Could you please tell me the items listed below? -The environment that dev team executed the query is the customer dedicated environment? or other public environment? -How many threads are executed at same time. (Our case is 15 threads) -How many results did the each query get from WDS?(Our case is 1000) -Did they execute the queries repeatedly without sleep between each query?(The codes we provided are including 2.5 sec sleep between each query to avoid the error.)

asidd commented 6 years ago

@lpatino10 @germanattanasio - update your progress here please.

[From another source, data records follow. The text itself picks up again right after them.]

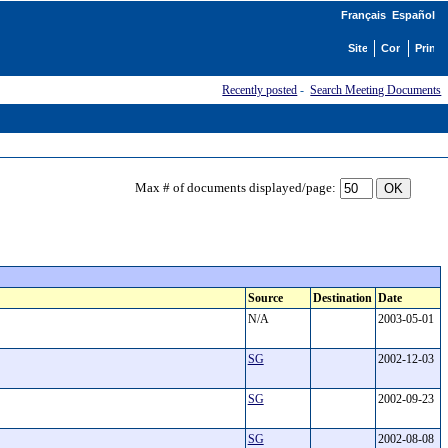
Français
Español
Recently posted
-
Search Meeting Documents
Max # of documents displayed/page:
Source
Destination
Date
N/A
2003-05-01
SG
2002-12-03
SG
2002-09-23
SG
2002-08-08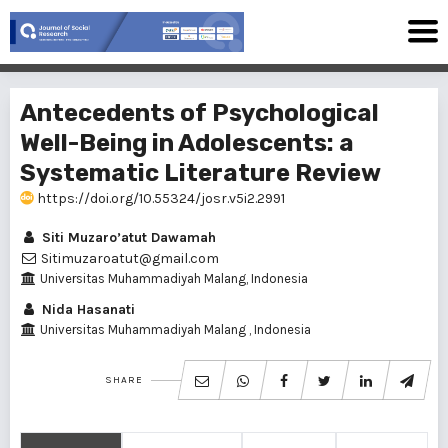
Antecedents of Psychological
Well-Being in Adolescents: a
Systematic Literature Review
https://doi.org/10.55324/josr.v5i2.2991
Siti Muzaro’atut Dawamah
Sitimuzaroatut@gmail.com
Universitas Muhammadiyah Malang, Indonesia
Nida Hasanati
Universitas Muhammadiyah Malang , Indonesia
SHARE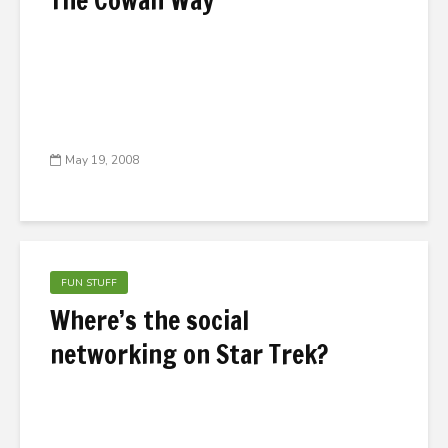
The Cowan Way
May 19, 2008
FUN STUFF
Where’s the social
networking on Star Trek?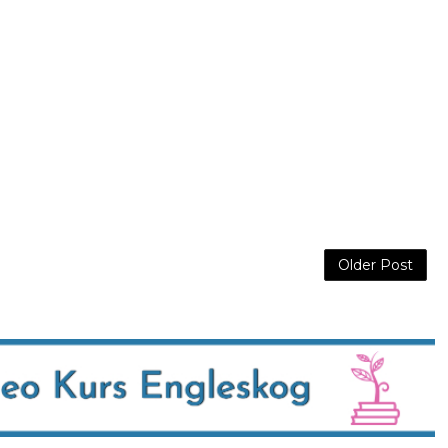
Older Post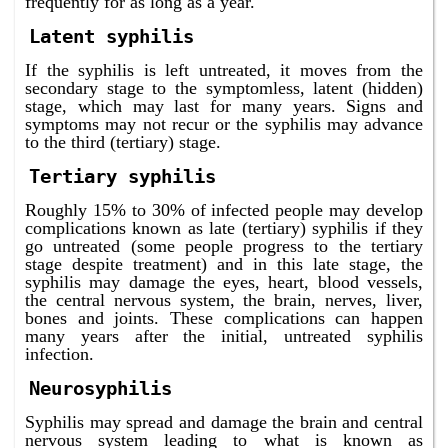
frequently for as long as a year.
Latent syphilis
If the syphilis is left untreated, it moves from the
secondary stage to the symptomless, latent (hidden)
stage, which may last for many years. Signs and
symptoms may not recur or the syphilis may advance
to the third (tertiary) stage.
Tertiary syphilis
Roughly 15% to 30% of infected people may develop
complications known as late (tertiary) syphilis if they
go untreated (some people progress to the tertiary
stage despite treatment) and in this late stage, the
syphilis may damage the eyes, heart, blood vessels,
the central nervous system, the brain, nerves, liver,
bones and joints. These complications can happen
many years after the initial, untreated syphilis
infection.
Neurosyphilis
Syphilis may spread and damage the brain and central
nervous system leading to what is known as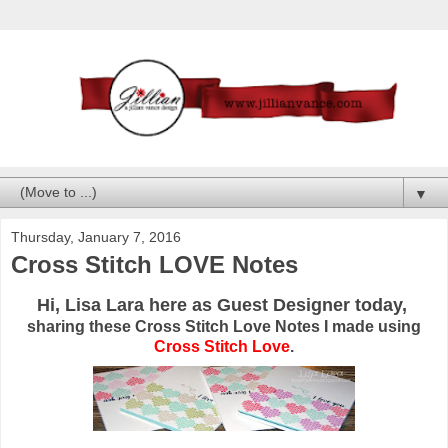
▼
Thursday, January 7, 2016
Cross Stitch LOVE Notes
Hi, Lisa Lara here as Guest Designer today,
sharing these Cross Stitch Love Notes I made using
Cross Stitch Love
.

lpatino10 commented 6 years ago
  1. I tested my queries above on my own, public environment.
  2. I executed it using 3 threads.
  3. In my first test just making sure that the query() method worked properly using multiple threads, I queried the Discovery News Collection and probably received a couple hundred results back. Using the customer's sample data, I only uploaded a small subset and received no more than 10-15 results back.
  4. I executed the code without sleep between queries.
lpatino10 commented 6 years ago

Closing as this hasn't been able to be reproduced.

asidd commented 6 years ago

@lpatino10 please reopen this as this is not resolved

germanattanasio commented 6 years ago

closing due to inactivity

lpatino10 commented 6 years ago

I've gotten in contact with the customer directly to work on the issue in their environment and will be investigating further.

lpatino10 commented 6 years ago

I've worked with the customer on their Discovery environment to try and pin down the issue, but was still not able to replicate it. If more details surface in the future, feel free to open a new issue about it. For now, I'm closing this one.

lpatino10 commented 6 years ago

I've worked with the customer some more and determined that the error was caused by long query strings resulting in request URLs longer than 2000 characters. Someone from the Discovery team has told me they're aware of the limitation in their current query() implementation but don't have a current timetable for the change.